We evaluated the effect of isoquercetin (quercetin-O-3-glucoside-quercetin, IQ) as a functional component of Abeliophyllum disistichum Nakai ethanol extract (ADLE) on prostate cell proliferation and apoptosis and its effects on the IGF-1/PI3K/Akt/mTOR pathway in benign prostatic hyperplasia (BPH). Metabolites in ADLE were analyzed using UHPLC-qTOF-MS and HPLC. IQ was orally administered (1 or 10 mg/kg) to a testosterone propionate-induced BPH rat model, and its effects on the prostate weight were evaluated. The effect of IQ on androgen receptor (AR) signaling was analyzed in LNCaP cells. Whether IGF-1 and IQ affect the IGF-1/PI3K/Akt/mTOR pathway in BPH-1 cells was also examined. The metabolites in ADLE were identified and quantified, which confirmed that ADLE contained abundant IQ (20.88 mg/g).

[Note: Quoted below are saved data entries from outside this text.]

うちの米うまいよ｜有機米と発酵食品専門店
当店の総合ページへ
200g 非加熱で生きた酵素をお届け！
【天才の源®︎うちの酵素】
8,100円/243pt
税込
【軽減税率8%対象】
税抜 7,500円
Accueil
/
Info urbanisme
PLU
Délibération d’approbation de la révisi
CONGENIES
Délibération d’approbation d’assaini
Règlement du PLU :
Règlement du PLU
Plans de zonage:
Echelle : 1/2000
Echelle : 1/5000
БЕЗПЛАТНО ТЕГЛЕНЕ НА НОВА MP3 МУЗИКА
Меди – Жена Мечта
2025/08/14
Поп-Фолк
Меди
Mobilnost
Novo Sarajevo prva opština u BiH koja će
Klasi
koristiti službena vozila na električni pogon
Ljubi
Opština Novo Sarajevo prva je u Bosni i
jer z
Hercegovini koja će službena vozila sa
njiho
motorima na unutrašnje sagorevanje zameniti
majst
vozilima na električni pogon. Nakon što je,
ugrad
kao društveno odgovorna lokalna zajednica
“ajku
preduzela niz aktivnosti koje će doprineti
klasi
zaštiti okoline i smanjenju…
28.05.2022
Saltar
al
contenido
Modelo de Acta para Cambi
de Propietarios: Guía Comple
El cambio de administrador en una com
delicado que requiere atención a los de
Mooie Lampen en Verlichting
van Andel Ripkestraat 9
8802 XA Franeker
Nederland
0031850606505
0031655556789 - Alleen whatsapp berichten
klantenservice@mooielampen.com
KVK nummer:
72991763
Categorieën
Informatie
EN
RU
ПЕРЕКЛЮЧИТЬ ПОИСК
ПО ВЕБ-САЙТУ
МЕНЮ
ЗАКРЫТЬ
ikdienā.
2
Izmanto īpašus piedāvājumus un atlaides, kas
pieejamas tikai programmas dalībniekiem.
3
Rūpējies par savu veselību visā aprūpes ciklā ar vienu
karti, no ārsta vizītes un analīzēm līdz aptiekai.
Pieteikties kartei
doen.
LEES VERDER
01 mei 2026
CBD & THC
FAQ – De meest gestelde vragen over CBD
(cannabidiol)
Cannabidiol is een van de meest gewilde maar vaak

IQ significantly reduced the prostate size in a concentration-dependent manner in a BPH rat model, and significantly decreased the expression of AR signaling factors in the rat prostate tissue and LNCaP cells in a concentration-dependent manner. IQ also inhibited the PI3K/AKT/mTOR pathway activated by IGF-1 treatment in BPH-1 cells. In BPH-1 cells, IQ led to G0/G1 arrest and suppressed the expression of proliferation factors while inducing apoptosis. Thus, IQ shows potential for use as a pharmaceutical and nutraceutical for BPH.